Images taken on March 23 revealed over 122 "potential objects," which officials hope are wreckage from Malaysian Airlines flight MH370, according to Malaysia's Transport Minister Hishammuddin Hussein.

"Some objects were a meter (3 feet) in length and others were as much as 23 meters in length," the Malaysian transport minister told reporters on Wednesday. "Some of the objects appear to be bright, possibly indicating solid material. The objects were located approximately 2,557 kilometers (1,588 miles) from Perth."

The satellite images were from Airbus Defense and Space in France.

Wednesday's announcement followed news that planes and ships had been redeployed to the southern Indian Ocean, following a day-long suspension of rescue efforts for the missing Malaysian Airlines flight. The international team - relying on logistical support from the US, China, Japan, South Korea, Australia and New Zealand - is tasked with searching an area of 1.6 million square kilometers (622,000 square miles), which is roughly the size of Alaska.

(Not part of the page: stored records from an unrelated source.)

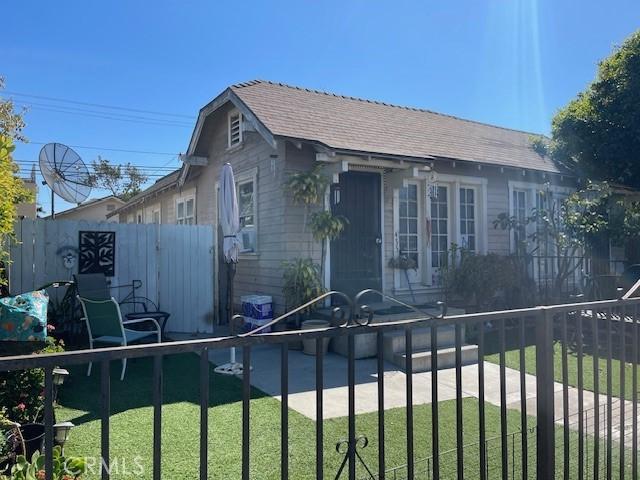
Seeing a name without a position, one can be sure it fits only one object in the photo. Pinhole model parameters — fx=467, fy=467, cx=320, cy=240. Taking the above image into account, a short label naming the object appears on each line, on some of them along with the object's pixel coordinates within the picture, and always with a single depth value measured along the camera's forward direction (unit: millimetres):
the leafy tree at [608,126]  10930
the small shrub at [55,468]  2197
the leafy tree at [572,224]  9273
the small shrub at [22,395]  3379
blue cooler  7672
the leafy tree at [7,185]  3635
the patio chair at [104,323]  5230
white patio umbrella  5949
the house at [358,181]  7873
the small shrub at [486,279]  8469
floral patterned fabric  3615
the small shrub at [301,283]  7113
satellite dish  9117
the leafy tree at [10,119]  8070
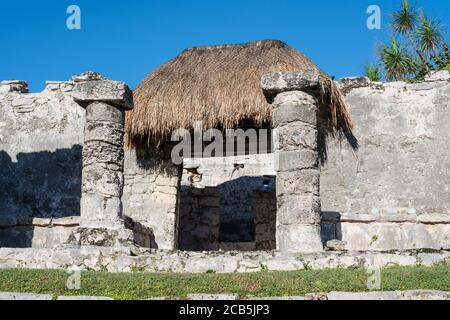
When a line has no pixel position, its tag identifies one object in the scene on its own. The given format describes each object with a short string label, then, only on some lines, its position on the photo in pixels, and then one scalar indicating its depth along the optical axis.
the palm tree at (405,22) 19.36
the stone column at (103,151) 10.16
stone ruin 9.67
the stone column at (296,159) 9.68
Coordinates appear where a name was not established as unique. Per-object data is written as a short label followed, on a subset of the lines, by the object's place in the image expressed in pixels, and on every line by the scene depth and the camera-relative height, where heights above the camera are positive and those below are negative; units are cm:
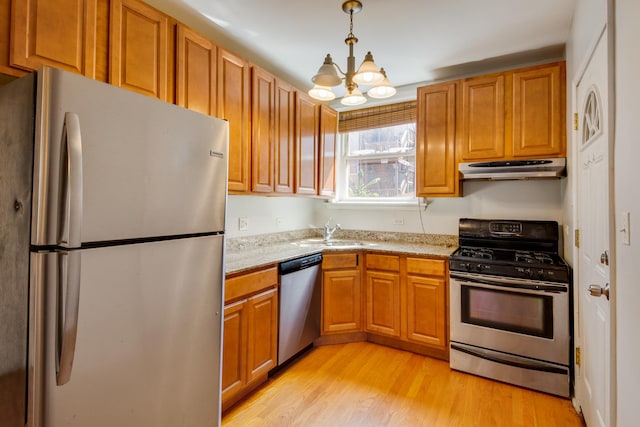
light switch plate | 110 -3
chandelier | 182 +80
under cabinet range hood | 242 +40
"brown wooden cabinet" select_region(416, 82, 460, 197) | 285 +70
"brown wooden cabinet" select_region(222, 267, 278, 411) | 193 -75
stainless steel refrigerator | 105 -14
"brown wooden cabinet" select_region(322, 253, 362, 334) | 287 -68
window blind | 331 +109
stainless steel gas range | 216 -67
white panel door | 139 -11
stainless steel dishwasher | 241 -70
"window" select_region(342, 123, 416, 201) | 345 +62
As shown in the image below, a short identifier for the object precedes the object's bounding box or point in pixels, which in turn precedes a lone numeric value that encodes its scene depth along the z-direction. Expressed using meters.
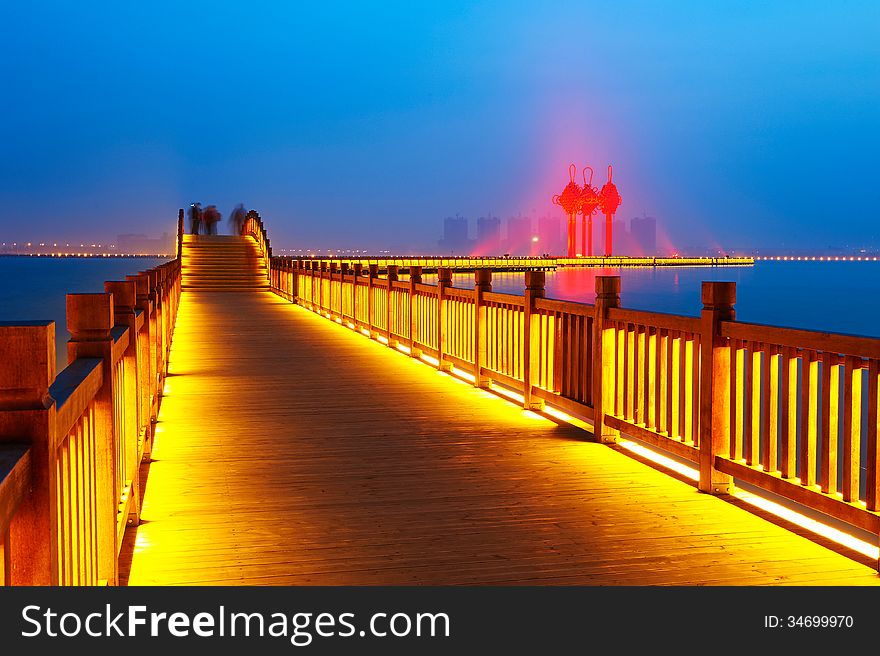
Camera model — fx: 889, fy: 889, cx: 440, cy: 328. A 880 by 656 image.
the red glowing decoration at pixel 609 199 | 142.75
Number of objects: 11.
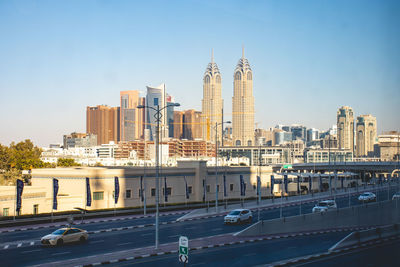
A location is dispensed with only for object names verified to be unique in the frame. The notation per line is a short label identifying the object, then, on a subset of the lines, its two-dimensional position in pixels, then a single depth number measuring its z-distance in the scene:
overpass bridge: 135.25
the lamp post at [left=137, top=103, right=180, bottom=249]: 36.31
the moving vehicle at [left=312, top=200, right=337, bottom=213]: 63.55
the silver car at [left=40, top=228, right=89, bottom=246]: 37.66
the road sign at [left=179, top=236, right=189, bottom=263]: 23.26
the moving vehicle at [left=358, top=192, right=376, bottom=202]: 80.50
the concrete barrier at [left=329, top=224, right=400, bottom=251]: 39.97
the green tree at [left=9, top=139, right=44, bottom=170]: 107.75
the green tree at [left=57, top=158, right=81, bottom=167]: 136.88
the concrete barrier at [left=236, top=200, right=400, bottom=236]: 45.44
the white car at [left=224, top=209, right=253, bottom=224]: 52.28
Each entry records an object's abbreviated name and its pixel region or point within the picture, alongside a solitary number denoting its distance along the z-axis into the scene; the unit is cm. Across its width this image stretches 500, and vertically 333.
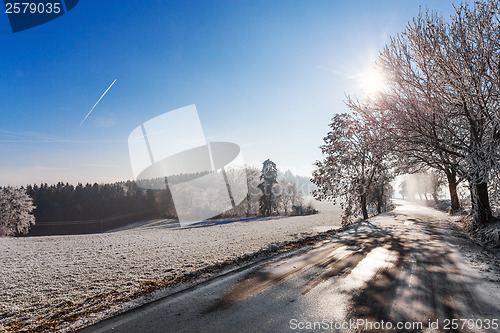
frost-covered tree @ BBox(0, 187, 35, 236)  4806
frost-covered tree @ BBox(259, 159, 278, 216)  4760
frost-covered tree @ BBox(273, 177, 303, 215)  5870
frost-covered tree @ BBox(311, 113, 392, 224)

Australian Prime Minister Tony Abbott reaffirmed the full commitment of both his government and the governments of Australia’s partners to recovering the Malaysian Airlines flight, which was believed to have crashed some 2,500 kilometers southwest of Perth.

"We're throwing everything we have at this search," Abbott told Australian TV broadcasters on Wednesday.

Even though the weather conditions had calmed enough for search efforts to be resumed, the Australian premier said, it would be no less difficult.

The search zone was "as close to nowhere as it's possible to be," he said. "It's thousands of kilometers from anywhere."

Earlier this week, Malaysia's prime minister announced that new satellite data from Britain's Air Accidents Investigation Branch and Inmarsat had indicated that the flight had almost certainly crashed into the sea.

Chinese officials and relatives of the victims have expressed dissatisfaction at the Malaysian government's handling of the situation. Two-thirds of the passengers on board MH370 were Chinese nationals. On Tuesday, family members of the missing passengers marched on the Malaysian embassy in Beijing demanding more information. The Chinese government also sent its vice foreign minister, Zhang Yesui, to Kuala Lumpur for more details about the recent satellite information.

Malaysian Airlines flight MH370 disappeared on March 8 while flying from Kuala Lumpur to Beijing.